Ser maestro es una vocación de la que depende el futuro de toda sociedad, seducir neuronas a través del conocimiento es la vacuna perfecta contra la ignorancia y la mejor receta para construir los sueños.
Publicado en: La Lista
Por: José Ignacio Rasso
Mi columna de esta semana tuvo la fortuna de ser publicada el 15 de mayo, día del maestro. Digo que tuve suerte por dos razones: la primera, porque encuentro pocas profesiones tan nobles e importantes como ser docente; la segunda, porque soy hijo de una maestra y tengo el pretexto perfecto para hablarles de ella y, al hacerlo, hacer un pequeño homenaje a todos y todas quienes dedican su vida a enseñar.
Ser maestro es una vocación de la que depende el futuro de toda sociedad, seducir neuronas a través del conocimiento es la vacuna perfecta contra la ignorancia y la mejor receta para construir los sueños. Esto lo sé porque crecí con una maestra en casa.
Entrar en la biblioteca de mi mamá era adentrarse en un mundo de libros, papeles, historia y calificaciones. Un escritorio en la eterna contradicción de un “desorden ordenado”. Fichas bibliográficas, listas de alumnos, plumas, lápices, folders, más libros y mi admiración total.
Es importante subrayar que en esos tiempos no existían computadoras, iPad, celulares ni inteligencia artificial. El conocimiento no dependía del acceso a internet sino de las ganas de aprender para enseñar, de investigar en distintas fuentes y anotarlo todo. Saber dónde buscar, leer, entender, resumir, apuntar, corregir, pasar en limpio, apilar y guardar. Para ella, el arte de trasmitir conocimientos era una labor inacabada que siempre necesitaba actualizarse. Me lo enseñó con el ejemplo.
Por eso, cuando tú vas, el profesor ya fue, vino, se preparó, regresó y te espera para volver a intentarlo. Por lo mismo, cuando un buen maestro entra al salón de clases merece todo nuestro respeto y agradecimiento, porque para decir una palabra ha leído cien palabras más, para poner un ejercicio en el pizarrón ha resuelto decenas más, para escribir una pregunta se ha cuestionado su propia existencia y para dar una respuesta se ha preparado toda una vida.
Quienes somos hijos de una maestra tenemos claro que no existen maestros de medio tiempo, enseñar al siguiente día es una tarea de tiempo completo, porque mientras entrenaba futbol, ella calificaba exámenes y se perdía mi gol. Mientras descansaba viendo tele, ella preparaba clases y mientras estábamos de vacaciones, ella pensaba cómo relacionar el contexto actual con las clases del próximo semestre.

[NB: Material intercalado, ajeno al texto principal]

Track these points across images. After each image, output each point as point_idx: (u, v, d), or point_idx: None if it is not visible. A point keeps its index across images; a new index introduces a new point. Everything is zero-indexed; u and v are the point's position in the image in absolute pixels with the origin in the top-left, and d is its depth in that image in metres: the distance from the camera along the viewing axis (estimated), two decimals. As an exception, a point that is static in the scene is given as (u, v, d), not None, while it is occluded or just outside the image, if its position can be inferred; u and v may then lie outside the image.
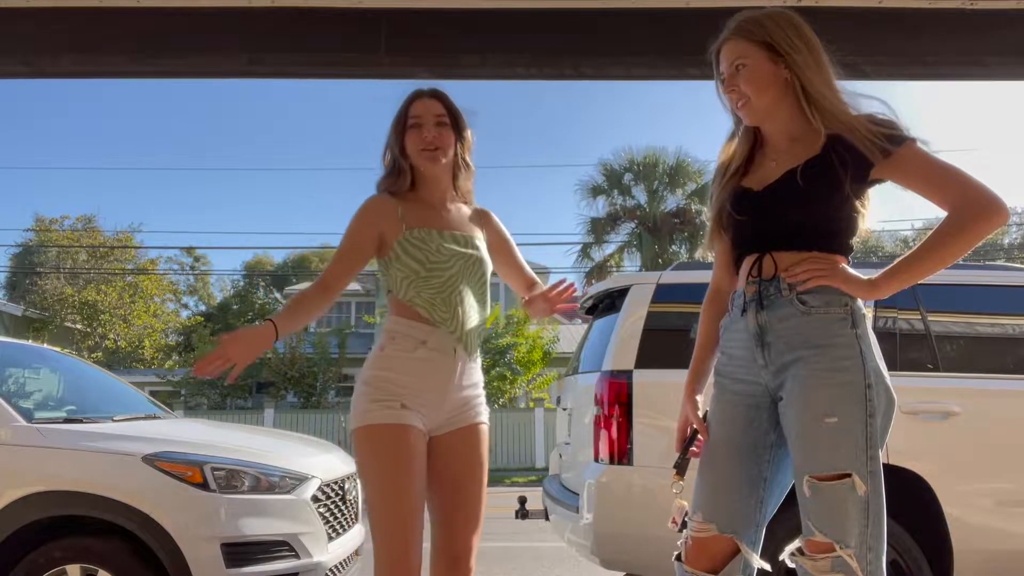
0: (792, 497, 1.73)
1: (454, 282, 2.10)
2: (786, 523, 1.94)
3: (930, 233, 1.67)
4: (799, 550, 1.66)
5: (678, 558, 1.80)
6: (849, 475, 1.58)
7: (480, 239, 2.22)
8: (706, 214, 1.95)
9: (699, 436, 1.87)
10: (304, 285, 22.60)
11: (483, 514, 2.10)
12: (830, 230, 1.73)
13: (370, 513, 1.96)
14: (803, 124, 1.75)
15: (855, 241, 1.77)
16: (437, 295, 2.07)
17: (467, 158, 2.22)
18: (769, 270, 1.74)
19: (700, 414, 1.89)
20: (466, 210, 2.26)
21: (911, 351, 3.45)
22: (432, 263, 2.08)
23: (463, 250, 2.14)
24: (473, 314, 2.12)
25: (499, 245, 2.30)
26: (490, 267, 2.22)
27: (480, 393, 2.19)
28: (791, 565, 1.69)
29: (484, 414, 2.18)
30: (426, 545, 1.98)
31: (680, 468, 1.90)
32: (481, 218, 2.29)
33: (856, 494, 1.58)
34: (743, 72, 1.74)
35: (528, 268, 2.33)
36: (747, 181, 1.83)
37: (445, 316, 2.06)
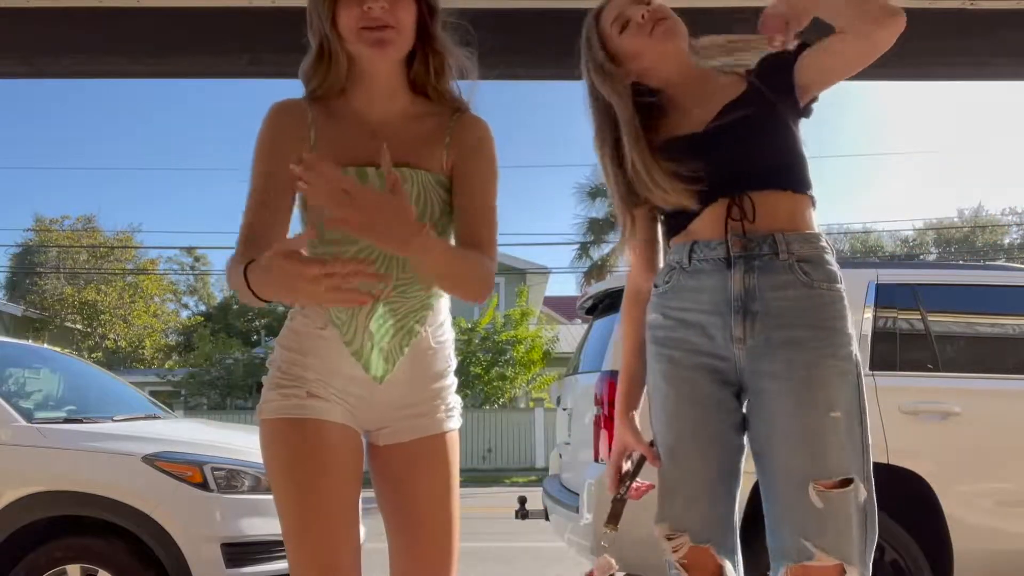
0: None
1: (368, 259, 1.39)
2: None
3: None
4: None
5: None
6: (852, 480, 1.35)
7: (429, 175, 1.44)
8: (613, 202, 1.63)
9: (636, 472, 1.59)
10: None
11: (456, 546, 1.52)
12: (801, 159, 1.51)
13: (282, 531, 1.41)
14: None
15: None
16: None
17: (437, 41, 1.44)
18: (756, 216, 1.45)
19: (646, 439, 1.58)
20: (427, 124, 1.48)
21: (911, 351, 3.44)
22: (333, 229, 1.32)
23: None
24: (391, 322, 1.43)
25: (463, 180, 1.47)
26: (444, 222, 1.47)
27: (444, 387, 1.53)
28: None
29: (451, 417, 1.54)
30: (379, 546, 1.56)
31: (614, 515, 1.56)
32: (450, 137, 1.47)
33: (859, 502, 1.35)
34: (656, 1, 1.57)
35: (488, 230, 1.47)
36: (669, 132, 1.55)
37: (341, 318, 1.40)
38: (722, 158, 1.47)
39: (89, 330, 24.03)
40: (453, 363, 1.57)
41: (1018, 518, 3.28)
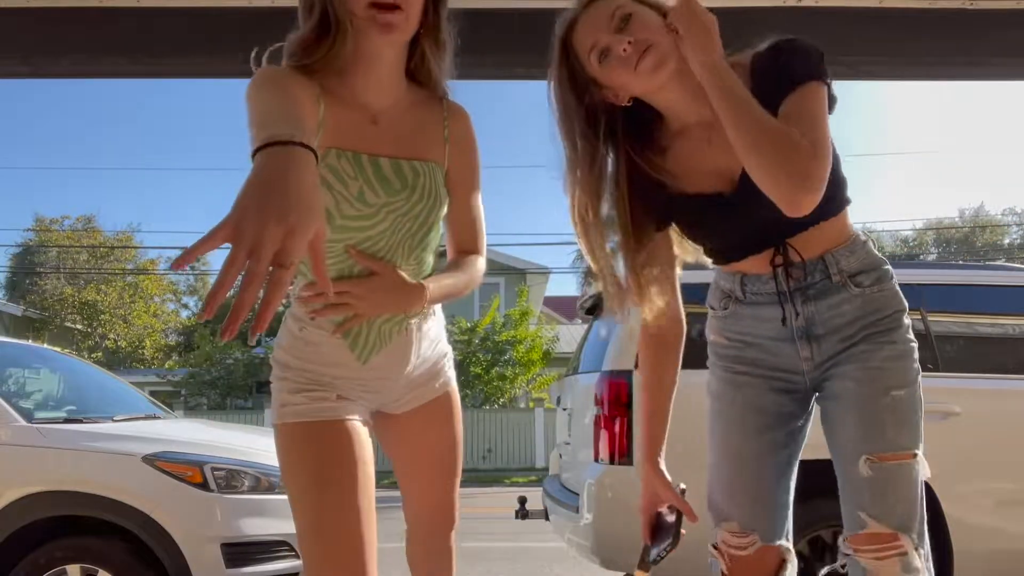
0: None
1: (371, 250, 1.40)
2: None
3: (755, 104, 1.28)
4: (847, 550, 1.41)
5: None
6: (915, 454, 1.38)
7: (437, 168, 1.45)
8: (600, 266, 1.47)
9: (678, 531, 1.50)
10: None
11: (459, 478, 1.68)
12: (838, 178, 1.41)
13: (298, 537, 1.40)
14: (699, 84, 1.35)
15: None
16: (333, 270, 1.39)
17: (441, 31, 1.41)
18: (802, 251, 1.44)
19: (678, 488, 1.53)
20: (422, 113, 1.46)
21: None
22: (345, 217, 1.35)
23: (398, 196, 1.38)
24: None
25: (458, 176, 1.50)
26: (442, 215, 1.49)
27: (441, 354, 1.62)
28: (842, 564, 1.45)
29: (449, 376, 1.65)
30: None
31: (645, 564, 1.53)
32: (448, 129, 1.48)
33: (915, 475, 1.38)
34: (634, 21, 1.34)
35: (479, 228, 1.54)
36: (683, 184, 1.45)
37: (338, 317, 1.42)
38: (764, 218, 1.37)
39: (89, 330, 24.03)
40: (442, 319, 1.65)
41: (1018, 518, 3.28)
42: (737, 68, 1.35)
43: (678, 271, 1.59)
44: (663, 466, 1.56)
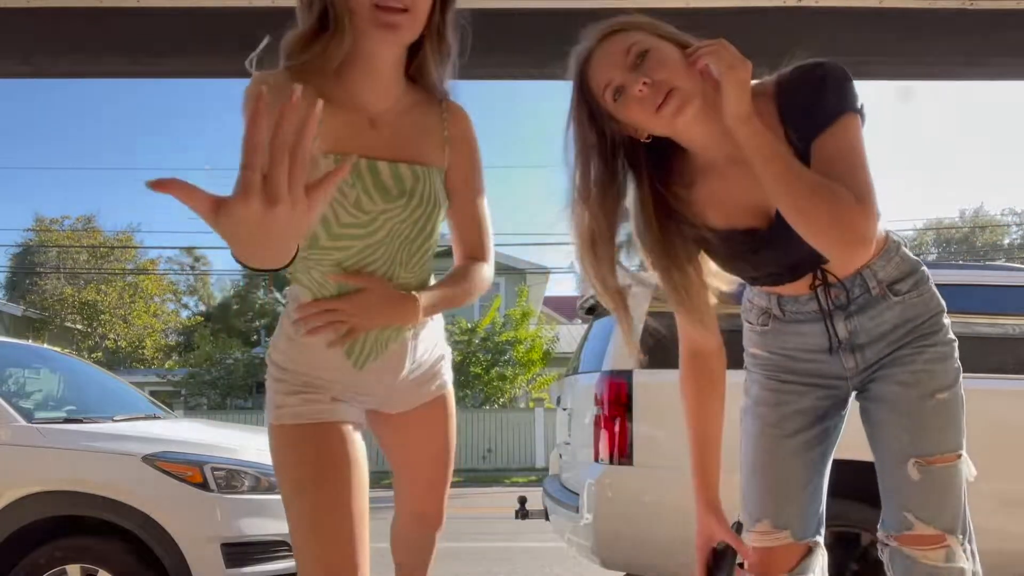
0: None
1: (369, 259, 1.38)
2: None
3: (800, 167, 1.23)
4: (889, 542, 1.41)
5: (740, 565, 1.54)
6: (960, 455, 1.40)
7: (436, 172, 1.41)
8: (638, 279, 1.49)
9: (732, 565, 1.52)
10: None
11: (448, 480, 1.70)
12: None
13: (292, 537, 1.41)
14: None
15: None
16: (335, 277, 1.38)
17: (446, 34, 1.37)
18: (838, 275, 1.44)
19: (728, 523, 1.52)
20: (421, 115, 1.42)
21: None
22: (342, 224, 1.32)
23: (395, 203, 1.34)
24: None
25: (459, 179, 1.46)
26: (443, 218, 1.46)
27: (438, 357, 1.62)
28: (881, 556, 1.45)
29: (445, 379, 1.65)
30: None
31: None
32: (447, 130, 1.44)
33: (962, 477, 1.40)
34: (650, 58, 1.27)
35: (484, 232, 1.51)
36: (712, 219, 1.41)
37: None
38: (802, 251, 1.31)
39: (89, 330, 24.02)
40: (441, 322, 1.67)
41: (1019, 518, 3.28)
42: (760, 99, 1.30)
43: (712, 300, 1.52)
44: (719, 502, 1.54)
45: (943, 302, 1.51)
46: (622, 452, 3.36)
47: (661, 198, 1.42)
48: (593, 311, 4.41)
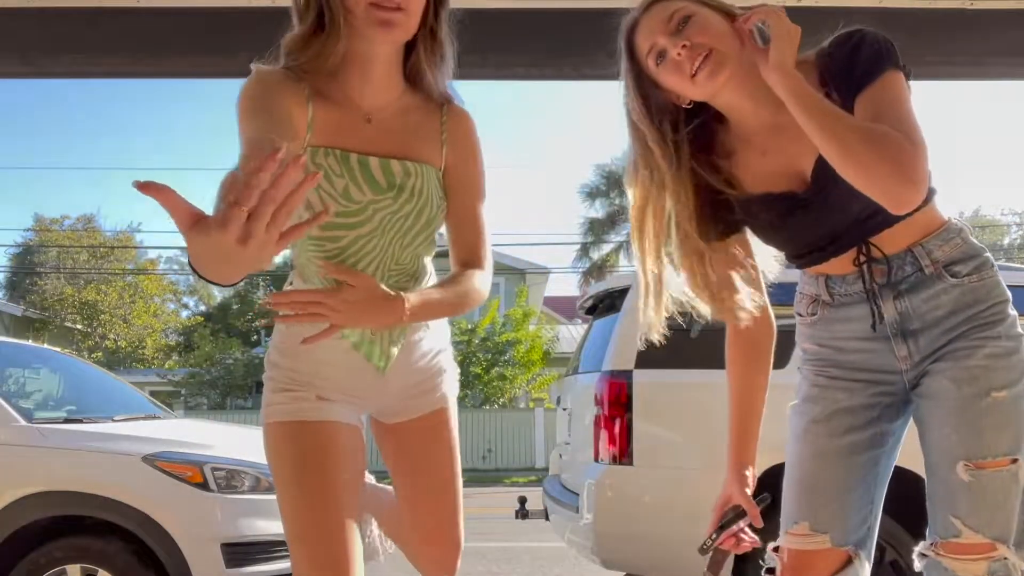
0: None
1: (362, 251, 1.39)
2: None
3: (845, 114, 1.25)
4: (929, 552, 1.34)
5: (770, 571, 1.49)
6: (1016, 459, 1.29)
7: (431, 170, 1.42)
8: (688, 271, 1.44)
9: (740, 520, 1.50)
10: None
11: (460, 494, 1.66)
12: None
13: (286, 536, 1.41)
14: (765, 85, 1.31)
15: None
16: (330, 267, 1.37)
17: (439, 34, 1.39)
18: (887, 246, 1.37)
19: (750, 491, 1.50)
20: (421, 117, 1.44)
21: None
22: (332, 217, 1.34)
23: (385, 195, 1.36)
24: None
25: (457, 181, 1.46)
26: (440, 217, 1.46)
27: (439, 361, 1.59)
28: (918, 567, 1.38)
29: (448, 391, 1.61)
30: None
31: (715, 564, 1.51)
32: (446, 131, 1.46)
33: (1019, 482, 1.30)
34: (692, 24, 1.32)
35: (482, 238, 1.48)
36: (750, 186, 1.42)
37: None
38: (841, 216, 1.33)
39: (89, 330, 24.02)
40: (447, 330, 1.63)
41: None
42: (803, 67, 1.31)
43: (763, 277, 1.51)
44: (748, 478, 1.51)
45: (1008, 292, 1.39)
46: (622, 452, 3.35)
47: (699, 169, 1.42)
48: (593, 311, 4.40)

Recuerdo cuando me decía que le tocaban buenos, regulares o malos grupos cada año, que fulanito era inteligente, que menganita le caía bien porque era muy crítica y que algunos solo iban a calentar la banca. Por el contrario, yo tenía claro que a ellos siempre les tocaba la mejor maestra.
No me era relevante si mi mamá daba clases en primaria, preparatoria, universidad o posgrado, lo que me enorgullecía era saber que ella sabía mucho, del verbo mi mamá es maestra y te gano.
Con el tiempo me di cuenta de que a pesar de tener maestría y ser catedrática en distintas universidades, nadie lo sabe todo, al contrario, al saber más reconocía que le faltaba mucho más por aprender. Años después lo comprobé, porque con la llegada de la computadora y el Excel, fui yo quien le enseñó a sacar el promedio de sus alumnos en segundos. Hoy me lo sigue agradeciendo, porque quien sabe enseñar es humilde para aprender. Eso también me lo enseñó ella.
Quizás esta semana dejé a un lado la crítica política, quizás este artículo no le guste a nadie más que a mi madre o quizás existe una enseñanza que se relaciona con el contexto actual que vivimos, porque para ser maestro o ciudadano, todo empieza con una sola semilla si sabes cómo cuidarla y dónde sembrarla.
Muchas gracias a todas y todos los maestros que dedican su vida para crear y creer en un mejor futuro.